Ich mußte daher meine Neugierde bezähmen und mich begnügen, das mit anzusehen, was mir möglicherweise zugänglich war. Trotzdem aber sah ich des Interessanten und Merkwürdigen[60] sehr vieles. Erst drei Jahre später im russischen Kriege, an der Seite des edlen Helden, des Prinzen Eugen, in seiner unmittelbaren Nähe kam ich öfters in die Lage, mich inmitten der Schlacht zu befinden.

Das Zusammenziehen größerer Truppenmassen in der Umgegend von Abensberg ließ auf eine Fortsetzung des Kampfes am 19. schließen. In dieser Voraussetzung sattelte ich früh Morgens bei guter Zeit mein Roß und ritt hinaus, um die Bewegungen zu beobachten. Zuerst kam ich an einen mit einigen Baumgruppen und Gesträuchen bewachsenen Hügel, auf dem eine kleine Kirche oder Kapelle stand. Hier befand sich eine Batterie, welche abgeprotzt hatte. Die Artilleristen standen um ihre Kanonen herum, die Blicke in die nebelige Ferne hinausgerichtet, voll Spannung der Dinge harrend, die da kommen sollten. Unter ihnen fand ich meinen Jugendfreund, welcher zu Vohburg sein Essen mit mir getheilt, zu unserer gegenseitigen Freude wieder.
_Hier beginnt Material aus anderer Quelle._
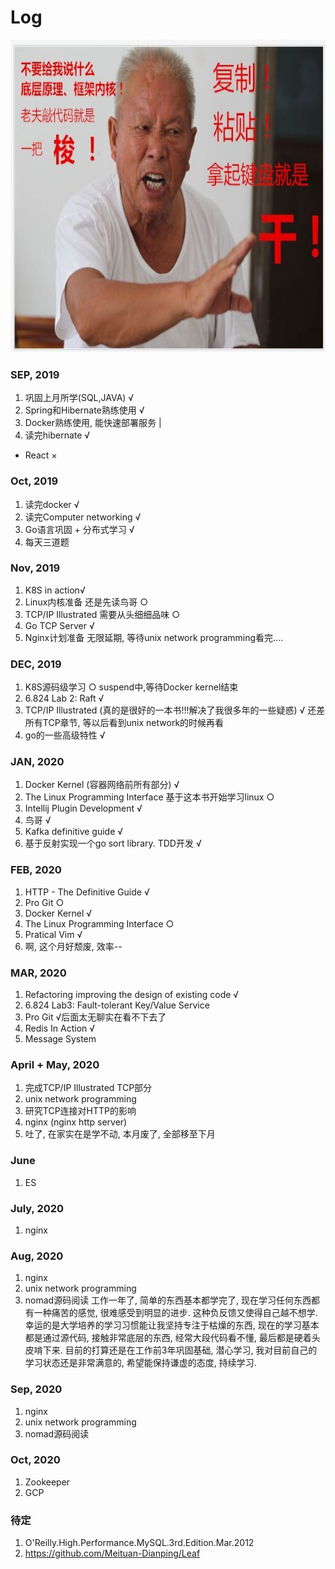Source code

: # Log

<div align=center>
<img src="https://github.com/zzzyyyxxxmmm/basics/blob/master/image/1.png" width="700" height="500">
</div>

### SEP, 2019
1. 巩固上月所学(SQL,JAVA) √
2. Spring和Hibernate熟练使用 √
3. Docker熟练使用, 能快速部署服务 |
4. 读完hibernate √
* React ×

### Oct, 2019
1. 读完docker √
2. 读完Computer networking √
3. Go语言巩固 + 分布式学习 √
4. 每天三道题

### Nov, 2019
1. K8S in action√
2. Linux内核准备 还是先读鸟哥 ○
3. TCP/IP Illustrated 需要从头细细品味 ○
4. Go TCP Server √
5. Nginx计划准备 无限延期, 等待unix network programming看完....

### DEC, 2019
1. K8S源码级学习 ○ suspend中,等待Docker kernel结束
2. 6.824 Lab 2: Raft √
3. TCP/IP Illustrated (真的是很好的一本书!!!解决了我很多年的一些疑惑) √ 还差所有TCP章节, 等以后看到unix network的时候再看
4. go的一些高级特性 √ 

### JAN, 2020
1. Docker Kernel (容器网络前所有部分) √
2. The Linux Programming Interface 基于这本书开始学习linux ○
3. Intellij Plugin Development √
4. 鸟哥 √
5. Kafka definitive guide √
6. 基于反射实现一个go sort library. TDD开发 √

### FEB, 2020
1. HTTP - The Definitive Guide √
2. Pro Git ○
3. Docker Kernel √
4. The Linux Programming Interface ○ 
5. Pratical Vim √
6. 啊, 这个月好颓废, 效率--

### MAR, 2020
1. Refactoring improving the design of existing code √
2. 6.824 Lab3: Fault-tolerant Key/Value Service
3. Pro Git √后面太无聊实在看不下去了
4. Redis In Action √ 
5. Message System

### April + May, 2020
1. 完成TCP/IP Illustrated TCP部分
2. unix network programming
3. 研究TCP连接对HTTP的影响
4. nginx (nginx http server)
5. 吐了, 在家实在是学不动, 本月废了, 全部移至下月

### June
1. ES

### July, 2020
1. nginx

### Aug, 2020
1. nginx
2. unix network programming 
3. nomad源码阅读
工作一年了, 简单的东西基本都学完了, 现在学习任何东西都有一种痛苦的感觉, 很难感受到明显的进步. 这种负反馈又使得自己越不想学. 幸运的是大学培养的学习习惯能让我坚持专注于枯燥的东西, 现在的学习基本都是通过源代码, 接触非常底层的东西, 经常大段代码看不懂, 最后都是硬着头皮啃下来. 目前的打算还是在工作前3年巩固基础, 潜心学习, 我对目前自己的学习状态还是非常满意的, 希望能保持谦虚的态度, 持续学习.

### Sep, 2020
1. nginx
2. unix network programming 
3. nomad源码阅读

### Oct, 2020
1. Zookeeper
2. GCP



### 待定
1. O'Reilly.High.Performance.MySQL.3rd.Edition.Mar.2012
2. https://github.com/Meituan-Dianping/Leaf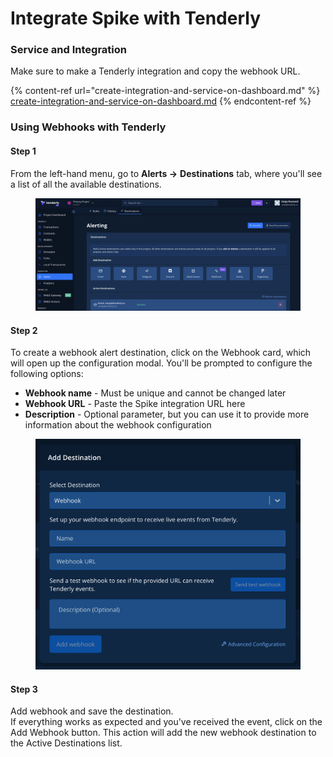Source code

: # Integrate Spike with Tenderly

### Service and Integration

Make sure to make a Tenderly integration and copy the webhook URL.

{% content-ref url="create-integration-and-service-on-dashboard.md" %}
[create-integration-and-service-on-dashboard.md](create-integration-and-service-on-dashboard.md)
{% endcontent-ref %}

### Using Webhooks with Tenderly

#### Step 1

From the left-hand menu, go to **Alerts ->** **Destinations** tab, where you'll see a list of all the available destinations.

<figure><img src="../.gitbook/assets/image (5).png" alt=""><figcaption></figcaption></figure>



#### Step 2

To create a webhook alert destination, click on the Webhook card, which will open up the configuration modal. You'll be prompted to configure the following options:&#x20;

* **Webhook name** - Must be unique and cannot be changed later
* **Webhook URL** - Paste the Spike integration URL here
* **Description** - Optional parameter, but you can use it to provide more information about the webhook configuration

<figure><img src="../.gitbook/assets/image (2) (1).png" alt=""><figcaption></figcaption></figure>

#### Step 3&#x20;

Add webhook and save the destination.\
If everything works as expected and you've received the event, click on the Add Webhook button. This action will add the new webhook destination to the Active Destinations list.
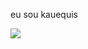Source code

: eu sou kauequis

<!---
kauequis/kauequis is a ✨ special ✨ repository because its `README.md` (this file) appears on your GitHub profile.
You can click the Preview link to take a look at your changes.
--->
![](https://i.gifer.com/fy3e.gif)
Als Kinder hatten wir oft mit einander Soldaten gespielt, jetzt sollte aus dem Spiele Ernst werden. Vielleicht ist er frühzeitig ein Opfer seines Berufes geworden; ich sah und hörte von jenem Augenblicke an nie mehr etwas von ihm. Von dieser kleinen Höhe herab konnte man recht hübsch die Entwickelung der verschiedenen Truppenkörper beobachten; als ich aber große Infanteriemassen auf der Hauptstraße sich vorwärts bewegen sah, zog es mich mit fort. Ich suchte durchzukommen, so gut es ging, und kam mit voran, bis es hieß: Halt! und die Truppen Stellung nahmen.

In diesen Vorbereitungen zu einer Schlacht liegt etwas eigenthümlich Ernstes; es geht eine gewisse feierliche Stille dem Beginne des Kampfes voraus.

Es mochte gegen 9 Uhr Morgens gewesen sein, als man links in der Richtung von Dinzling und weiter westlich eine heftige Kanonade vernahm. Es waren die Franzosen unter General Montbrun und andern Befehlshabern, welche dort mit den Oesterreichern in einen sehr blutigen Kampf verwickelt waren. Bald darauf entspann sich auch das Gefecht von bayerischer Seite; eine kurze Zeit dauerte das Kleingewehrfeuer,[61] dann aber stiegen große, lichte Rauchwolken empor und der Donner der Geschütze rollte auf allen Seiten fürchterlich. Gar zu gern wäre ich vorwärts gegangen und hätte mich um einige verlaufene Kugeln auch nicht sehr gekümmert, denn an diese gewöhnte ich mich doch bald; aber ich war noch zu sehr Neuling, zu wenig orientirt und trieb mich deßhalb eben ziemlich planlos herum, um meine Neugierde zu befriedigen, so gut es ging.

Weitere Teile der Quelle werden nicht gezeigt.